Was his the last face Shelby Cushman had ever seen? It wouldn’t have surprised me at all.

Had this son of a bitch killed her for getting behind in her payments? I showed Perez my badge, and mistaking us for cops, the scumbag hesitated.

“You need a fug-geen warrant, yo,” said Orlando Perez, his face balling up like a fist, the scar going white.

Del Rio put his shoulder hard against the door, and we were in.

“See, we don’t need a warrant,” Rick said.

Chapter 79

Orlando Perez shouted over the ambient music, “Get outta my house. Get outta here!”

Del Rio took his gun out of his belt and said, “Jack, I left my book in the car. The one on negotiation called Getting to Yes. Think you can get that for me?”

I said, “Let’s wing it without the book.”

“Yeah,” Del Rio said. “Sure. We can do that. See how much we remember.”

Perez’s pupils were large, and he was having trouble focusing. “Hey!” he shouted at Del Rio’s gun. “I said ged out.”

I pulled the plug to the sound system out of the wall.

Del Rio said, “We’re not cops. But after we have a talk, go ahead and call them.”

The dealer grabbed a gun resting in the seat of a lounge chair and got the grip into his palm. He was bringing up the muzzle of the semiautomatic when I hit him at the knees and brought him down.

A burst of rounds went off. Blew past my ear and took out a lamp with a glass shade and a painting of a bullfighter over the mantel.

Del Rio kicked the gun out of Perez’s hand, and I rolled the dealer over and put my knee into his back with feeling. Then I cuffed him with flex ties.

When I stood up, Del Rio handed me his gun. Then he got a two-hand hold on Perez and dragged him by his white hair and the waistband of his jeans across the polished marble floors, past the indoor pool shaped like a bong, and into a high-tech stainless-steel kitchen that was actually quite nice.

“Yowww-ow-owww, hey! What are you doing, yo? Cut the chit, will you?”

Del Rio hauled the dealer to his feet and shoved his face flat onto the stove, inches from the front burner.

“Why did you kill Shelby Cushman?” Rick shouted into the drug dealer’s ear.

“I don’t know no Shelby.”

Del Rio twitched the dial on the stove. Blue flames leaped.

Perez said, “You don’t know what kind of sunnabeech I am, mister.”

Del Rio said, “Ditto,” and turned up the heat. The dealer’s white hair sizzled and burned and scorched the air.

“Yowww. Turn it off, mannn. Please, turn it off.”

Del Rio grabbed Perez’s collar and lifted his head off the stove. He asked him again, “Why did you kill Shelby?”

“I didn’t kill her! She owed me a few grand. Like four. She woulda paid. She was a good lady. I liked Shelby- everybody liked Shelby.”
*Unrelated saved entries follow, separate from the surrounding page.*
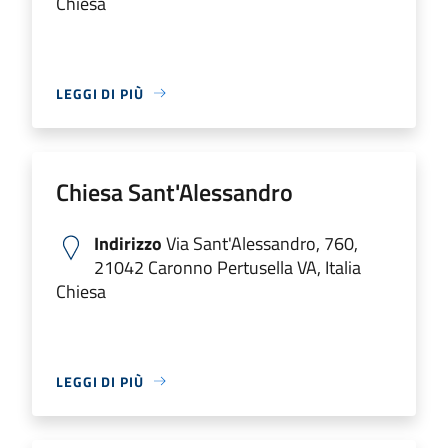
Chiesa
LEGGI DI PIÙ
Chiesa Sant'Alessandro
Indirizzo
Via Sant'Alessandro, 760,
21042 Caronno Pertusella VA, Italia
Chiesa
LEGGI DI PIÙ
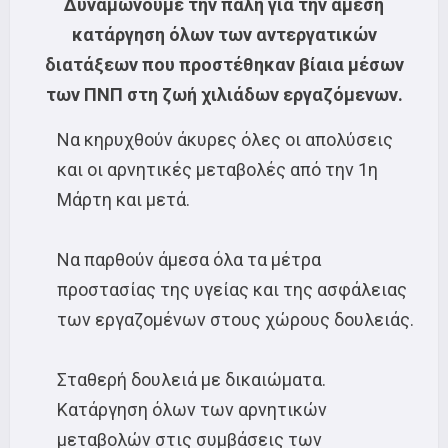
Δυναμώνουμε την πάλη για την άμεση
κατάργηση όλων των αντεργατικών
διατάξεων που προστέθηκαν βίαια μέσων
των ΠΝΠ στη ζωή χιλιάδων εργαζόμενων.
Να κηρυχθούν άκυρες όλες οι απολύσεις
και οι αρνητικές μεταβολές από την 1η
Μάρτη και μετά.
Να παρθούν άμεσα όλα τα μέτρα
προστασίας της υγείας και της ασφάλειας
των εργαζομένων στους χώρους δουλειάς.
Σταθερή δουλειά με δικαιώματα.
Κατάργηση όλων των αρνητικών
μεταβολών στις συμβάσεις των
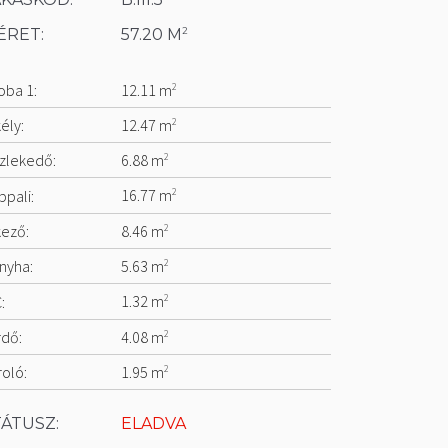
2
ÉRET:
57.20 M
oba 1:
12.11 m
2
ély:
12.47 m
2
zlekedő:
6.88 m
2
ppali:
16.77 m
2
kező:
8.46 m
2
nyha:
5.63 m
2
:
1.32 m
2
rdő:
4.08 m
2
roló:
1.95 m
2
TÁTUSZ:
ELADVA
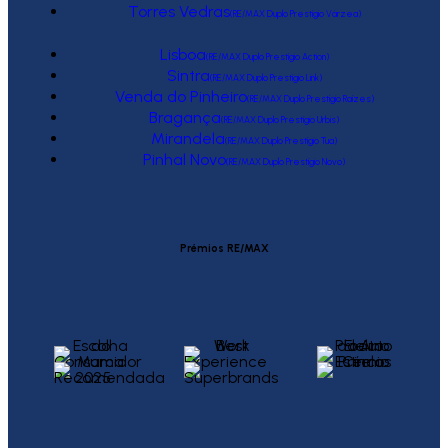
Torres Vedras
(RE/MAX Duplo Prestígio Várzea)
Lisboa
(RE/MAX Duplo Prestígio Action)
Sintra
(RE/MAX Duplo Prestígio Link)
Venda do Pinheiro
(RE/MAX Duplo Prestígio Raízes)
Bragança
(RE/MAX Duplo Prestígio Urbis)
Mirandela
(RE/MAX Duplo Prestígio Tua)
Pinhal Novo
(RE/MAX Duplo Prestígio Novo)
Prémios RE/MAX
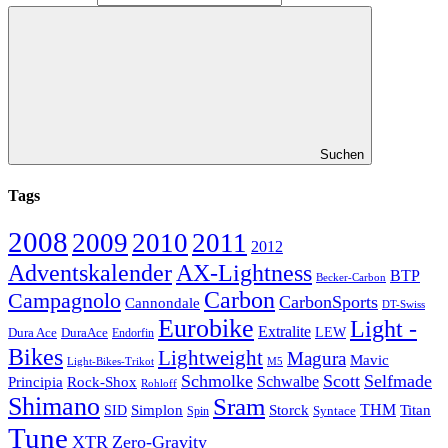
Suchen
Tags
2008
2009
2010
2011
2012
Adventskalender
AX-Lightness
BTP
Becker-Carbon
Carbon
Campagnolo
CarbonSports
Cannondale
DT-Swiss
Eurobike
Light -
Extralite
Dura Ace
DuraAce
LEW
Endorfin
Bikes
Lightweight
Magura
Mavic
Light-Bikes-Trikot
M5
Schmolke
Scott
Selfmade
Schwalbe
Principia
Rock-Shox
Rohloff
Shimano
Sram
Storck
THM
Simplon
Titan
SID
Spin
Syntace
Tune
XTR
Zero-Gravity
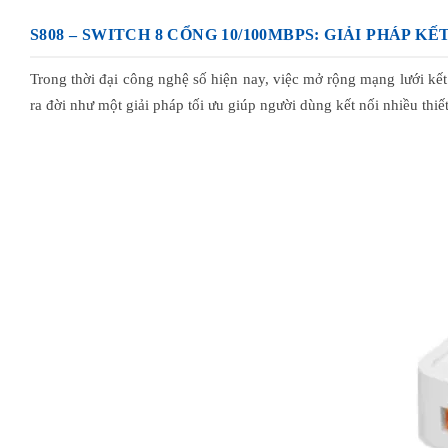
S808 – SWITCH 8 CỔNG 10/100MBPS: GIẢI PHÁP K
Trong thời đại công nghệ số hiện nay, việc mở rộng mạng lưới kết
ra đời như một giải pháp tối ưu giúp người dùng kết nối nhiều thiế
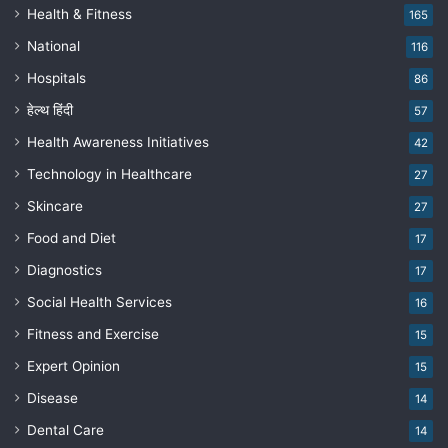
Health & Fitness
165
National
116
Hospitals
86
हेल्थ हिंदी
57
Health Awareness Initiatives
42
Technology in Healthcare
27
Skincare
27
Food and Diet
17
Diagnostics
17
Social Health Services
16
Fitness and Exercise
15
Expert Opinion
15
Disease
14
Dental Care
14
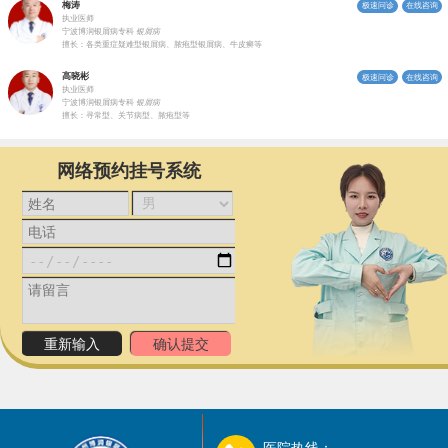
梅涛
极速问诊
在线咨询
执业医师
宁波博润银屑病专科
银屑病
擅长：各类重症疑难型银屑病、脓疱型银屑病、牛皮癣等
高晓彬
极速问诊
在线咨询
执业医师
宁波博润银屑病专科
银屑病
擅长：寻常型、关节病型、脓疱型等
网络预约挂号系统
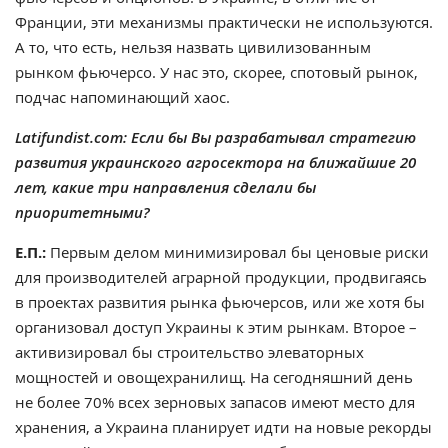
Франции, эти механизмы практически не используются.
А то, что есть, нельзя назвать цивилизованным
рынком фьючерсо. У нас это, скорее, спотовый рынок,
подчас напоминающий хаос.
Latifundist.com: Если бы Вы разрабатывал стратегию
развития украинского агросектора на ближайшие 20
лет, какие три направления сделали бы
приоритетными?
Е.П.:
Первым делом минимизировал бы ценовые риски
для производителей аграрной продукции, продвигаясь
в проектах развития рынка фьючерсов, или же хотя бы
организовал доступ Украины к этим рынкам. Второе –
активизировал бы строительство элеваторных
мощностей и овощехранилищ. На сегодняшний день
не более 70% всех зерновых запасов имеют место для
хранения, а Украина планирует идти на новые рекорды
“Let me tell you how this game is played,” Del Rio said. “You keep lying and I’m going to put your face on the burner. Are we clear?”

Perez kicked and struggled, but he couldn’t loosen Del Rio’s grip. Del Rio dialed up the flames again. The heat singeing the fuse of Perez’s mustache definitely got his attention.

I was a second away from pulling Rick off Perez when the dealer screamed, “Listen to me. I didn’t kill her. Maybe I know who did.”

Del Rio yanked Perez upright, spun him around, and said, “Keep it real, yo. Or you go back on the hot plate.”

“I heard on the street. It was a hit man. For the Mob.”